PROVIDED PASSAGE:
How to get more sales, fewer refunds
January 22nd, 2014 by Bob Bly
Subscriber DN, whom we heard from last week, asked yet another
interesting question:
“Bob, I’ve purchased information products from you, and found
your information to be sound, but nowhere near as good as your
sales letter makes it out to be.”
Talk about a back-handed compliment….
She continues: “I am sure your refund rates would reduce if you
avoid the hype, clever copy, and amplification in your sales
letters … but so would your sales. You can’t have it both ways.
So what say you?”
DN raises an extremely important point that I have struggled
with daily in my 34 years as a professional copywriter —
namely, balancing the promise of benefits in the sales copy with
the delivery of those benefits by the product.
A common piece of advice to marketers is to under-promise and
over-deliver.
The idea is that customers are happy when they get what they
paid for … but are ecstatically happy when they get MORE than
they thought they had any right to expect for their money.
My friend, ace Internet marketer Fred Gleeck, has a rule of
thumb: the product should be so good that if the customer had
paid 10X the price, he would still be happy and not ask for a
refund.
That ratio is sensible in theory, but difficult to achieve in
practice.
For instance, one of my copywriting heroes, GB, sold a $5,000
copywriting boot camp to his list – an amazing feat in today’s
troubled economic times.
As good as it no doubt was, I am not sure the attendees would
have felt they got their money’s worth if they had paid $50,000
each. Or that he would have gotten any registrations at that
price.
So here are the rules I follow as a copywriter and an
information marketer when writing my sales letters and creating
my products:
1-Write the strongest sales copy possible within the limitations
of being ethical and truthful.
Remember, you must convince the reader that your product can
solve their problem … and do so more ably than competing
products.
Your competitors are pulling out all the stops in their copy. So
yours can’t be meek and mild.
2-When in doubt, it is in fact better to under-promise and
over-deliver. The customer should feel that she has gotten more
than her money’s worth.
However….
3-Do not deliberately set the bar so low in your copy that you
write bland, ultra-safe promotions. When you do so, you won’t
make sales.

DATASET RECORDS:
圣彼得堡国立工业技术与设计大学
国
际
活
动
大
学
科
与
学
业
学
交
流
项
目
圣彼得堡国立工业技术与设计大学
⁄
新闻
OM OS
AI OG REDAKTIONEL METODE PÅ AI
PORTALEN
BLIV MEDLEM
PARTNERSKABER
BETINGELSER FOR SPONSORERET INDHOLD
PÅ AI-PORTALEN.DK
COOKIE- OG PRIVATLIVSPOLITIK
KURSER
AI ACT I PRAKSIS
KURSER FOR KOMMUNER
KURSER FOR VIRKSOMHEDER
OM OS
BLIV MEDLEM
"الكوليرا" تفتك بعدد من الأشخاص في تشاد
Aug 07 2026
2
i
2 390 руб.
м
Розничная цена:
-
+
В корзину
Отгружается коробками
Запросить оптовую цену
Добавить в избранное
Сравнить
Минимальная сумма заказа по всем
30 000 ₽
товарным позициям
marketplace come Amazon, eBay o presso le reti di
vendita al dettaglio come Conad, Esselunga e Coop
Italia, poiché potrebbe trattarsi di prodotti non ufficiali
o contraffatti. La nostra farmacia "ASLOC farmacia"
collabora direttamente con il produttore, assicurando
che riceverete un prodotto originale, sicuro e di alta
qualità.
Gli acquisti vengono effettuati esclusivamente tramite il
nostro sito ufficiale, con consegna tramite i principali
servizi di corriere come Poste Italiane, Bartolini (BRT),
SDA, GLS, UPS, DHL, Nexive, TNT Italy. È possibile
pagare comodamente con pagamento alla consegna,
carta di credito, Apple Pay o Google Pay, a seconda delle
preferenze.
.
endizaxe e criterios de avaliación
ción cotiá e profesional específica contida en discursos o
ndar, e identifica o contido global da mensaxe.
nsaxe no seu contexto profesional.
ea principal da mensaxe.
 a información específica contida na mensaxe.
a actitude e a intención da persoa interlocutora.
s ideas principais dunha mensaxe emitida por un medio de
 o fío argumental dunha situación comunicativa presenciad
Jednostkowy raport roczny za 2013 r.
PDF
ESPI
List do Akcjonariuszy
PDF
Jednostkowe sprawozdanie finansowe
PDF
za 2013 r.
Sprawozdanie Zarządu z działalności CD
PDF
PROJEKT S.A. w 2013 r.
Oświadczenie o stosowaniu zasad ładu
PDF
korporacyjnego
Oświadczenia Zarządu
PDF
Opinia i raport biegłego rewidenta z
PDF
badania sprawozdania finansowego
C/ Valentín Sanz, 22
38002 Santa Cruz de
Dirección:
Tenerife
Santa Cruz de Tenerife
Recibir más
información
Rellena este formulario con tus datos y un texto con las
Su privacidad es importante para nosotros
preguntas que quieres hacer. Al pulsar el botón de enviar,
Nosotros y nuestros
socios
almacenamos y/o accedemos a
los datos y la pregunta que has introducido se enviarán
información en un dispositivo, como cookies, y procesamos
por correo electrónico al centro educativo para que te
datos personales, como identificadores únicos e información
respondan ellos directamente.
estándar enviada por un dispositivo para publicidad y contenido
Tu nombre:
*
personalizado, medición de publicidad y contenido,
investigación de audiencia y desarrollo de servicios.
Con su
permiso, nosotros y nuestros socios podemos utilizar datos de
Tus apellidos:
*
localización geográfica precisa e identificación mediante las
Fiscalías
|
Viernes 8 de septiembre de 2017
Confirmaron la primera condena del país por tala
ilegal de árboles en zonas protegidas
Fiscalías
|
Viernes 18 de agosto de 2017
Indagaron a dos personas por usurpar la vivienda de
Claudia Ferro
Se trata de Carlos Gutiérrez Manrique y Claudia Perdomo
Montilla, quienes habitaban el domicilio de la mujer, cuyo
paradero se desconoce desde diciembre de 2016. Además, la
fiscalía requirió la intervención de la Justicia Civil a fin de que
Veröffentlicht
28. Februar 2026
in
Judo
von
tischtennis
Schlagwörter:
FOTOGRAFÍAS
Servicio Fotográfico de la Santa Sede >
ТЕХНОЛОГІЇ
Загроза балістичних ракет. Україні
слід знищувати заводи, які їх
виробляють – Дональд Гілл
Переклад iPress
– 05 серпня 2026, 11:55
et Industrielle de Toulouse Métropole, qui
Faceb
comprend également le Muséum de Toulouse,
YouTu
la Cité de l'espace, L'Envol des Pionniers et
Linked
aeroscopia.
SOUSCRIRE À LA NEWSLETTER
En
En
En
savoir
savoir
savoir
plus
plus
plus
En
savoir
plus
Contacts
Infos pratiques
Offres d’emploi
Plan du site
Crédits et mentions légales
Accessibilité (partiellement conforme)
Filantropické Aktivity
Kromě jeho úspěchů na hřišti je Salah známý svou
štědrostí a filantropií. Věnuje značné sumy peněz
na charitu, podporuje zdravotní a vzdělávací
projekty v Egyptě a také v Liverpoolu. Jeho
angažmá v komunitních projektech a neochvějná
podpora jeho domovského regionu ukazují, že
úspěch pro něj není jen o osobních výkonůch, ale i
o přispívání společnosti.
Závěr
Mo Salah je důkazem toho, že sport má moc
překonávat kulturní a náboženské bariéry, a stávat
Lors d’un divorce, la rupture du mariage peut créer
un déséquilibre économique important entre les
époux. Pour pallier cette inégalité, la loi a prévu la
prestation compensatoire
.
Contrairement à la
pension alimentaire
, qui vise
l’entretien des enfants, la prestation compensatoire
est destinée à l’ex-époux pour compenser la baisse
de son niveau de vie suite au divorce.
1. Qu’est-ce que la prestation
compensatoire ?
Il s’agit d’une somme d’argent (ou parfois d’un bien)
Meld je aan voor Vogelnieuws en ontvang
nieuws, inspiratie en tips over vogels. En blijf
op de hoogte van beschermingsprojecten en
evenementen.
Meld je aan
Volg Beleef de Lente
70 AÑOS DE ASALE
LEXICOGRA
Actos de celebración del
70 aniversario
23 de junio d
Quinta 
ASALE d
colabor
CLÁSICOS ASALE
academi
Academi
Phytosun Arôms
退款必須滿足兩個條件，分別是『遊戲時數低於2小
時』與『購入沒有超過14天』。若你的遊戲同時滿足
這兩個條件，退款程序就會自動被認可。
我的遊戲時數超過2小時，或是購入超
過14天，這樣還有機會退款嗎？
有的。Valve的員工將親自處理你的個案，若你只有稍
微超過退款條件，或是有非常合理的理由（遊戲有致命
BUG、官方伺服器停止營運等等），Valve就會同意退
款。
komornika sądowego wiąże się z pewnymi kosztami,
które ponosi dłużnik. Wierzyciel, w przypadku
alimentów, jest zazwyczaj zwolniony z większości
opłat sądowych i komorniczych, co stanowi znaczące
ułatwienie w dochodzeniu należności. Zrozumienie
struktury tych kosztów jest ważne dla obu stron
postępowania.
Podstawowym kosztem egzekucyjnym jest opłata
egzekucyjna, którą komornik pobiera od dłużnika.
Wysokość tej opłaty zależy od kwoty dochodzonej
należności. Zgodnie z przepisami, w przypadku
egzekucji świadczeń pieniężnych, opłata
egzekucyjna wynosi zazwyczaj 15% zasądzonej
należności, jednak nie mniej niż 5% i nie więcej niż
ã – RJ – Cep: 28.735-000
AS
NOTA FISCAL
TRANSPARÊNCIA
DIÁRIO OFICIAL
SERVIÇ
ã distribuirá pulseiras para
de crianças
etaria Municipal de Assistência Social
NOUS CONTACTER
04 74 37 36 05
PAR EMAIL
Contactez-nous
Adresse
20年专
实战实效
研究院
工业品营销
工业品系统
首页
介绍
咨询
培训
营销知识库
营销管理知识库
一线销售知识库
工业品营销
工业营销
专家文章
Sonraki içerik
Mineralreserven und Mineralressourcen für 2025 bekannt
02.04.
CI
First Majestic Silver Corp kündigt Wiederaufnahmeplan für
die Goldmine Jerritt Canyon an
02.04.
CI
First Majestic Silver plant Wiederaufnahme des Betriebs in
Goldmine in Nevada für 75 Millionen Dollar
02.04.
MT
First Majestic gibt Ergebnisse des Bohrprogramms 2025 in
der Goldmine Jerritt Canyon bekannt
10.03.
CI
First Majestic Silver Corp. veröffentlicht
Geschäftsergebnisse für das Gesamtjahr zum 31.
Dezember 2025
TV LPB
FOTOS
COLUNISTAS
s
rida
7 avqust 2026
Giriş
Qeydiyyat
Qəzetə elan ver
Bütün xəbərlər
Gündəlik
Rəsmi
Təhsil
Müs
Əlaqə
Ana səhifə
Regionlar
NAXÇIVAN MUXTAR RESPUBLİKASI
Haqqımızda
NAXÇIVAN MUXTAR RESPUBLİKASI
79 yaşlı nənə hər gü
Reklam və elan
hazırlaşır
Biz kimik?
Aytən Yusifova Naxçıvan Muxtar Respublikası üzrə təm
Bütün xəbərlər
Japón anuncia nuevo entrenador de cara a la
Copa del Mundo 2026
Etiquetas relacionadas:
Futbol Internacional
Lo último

QUESTIONS ON THE MATERIAL:
(a) Rewrite the part of the article on sales and refunds that begins with "Your competitors are" and ends after "her money’s worth.", using "buyer" in place of "customer".
(b) Translate this sentence from the article on sales and refunds into Spanish: "That ratio is sensible in theory, but difficult to achieve in practice."
(c) According to the article on sales and refunds, how many years has its writer worked as a professional copywriter?

ANSWERS GIVEN:
(a)
Your competitors are pulling out all the stops in their copy. So
yours can’t be meek and mild.
2-When in doubt, it is in fact better to under-promise and
over-deliver. The buyer should feel that she has gotten more
than her money’s worth.

(b) Esa proporción es sensata en teoría, pero difícil de lograr en la práctica.

(c) 34 years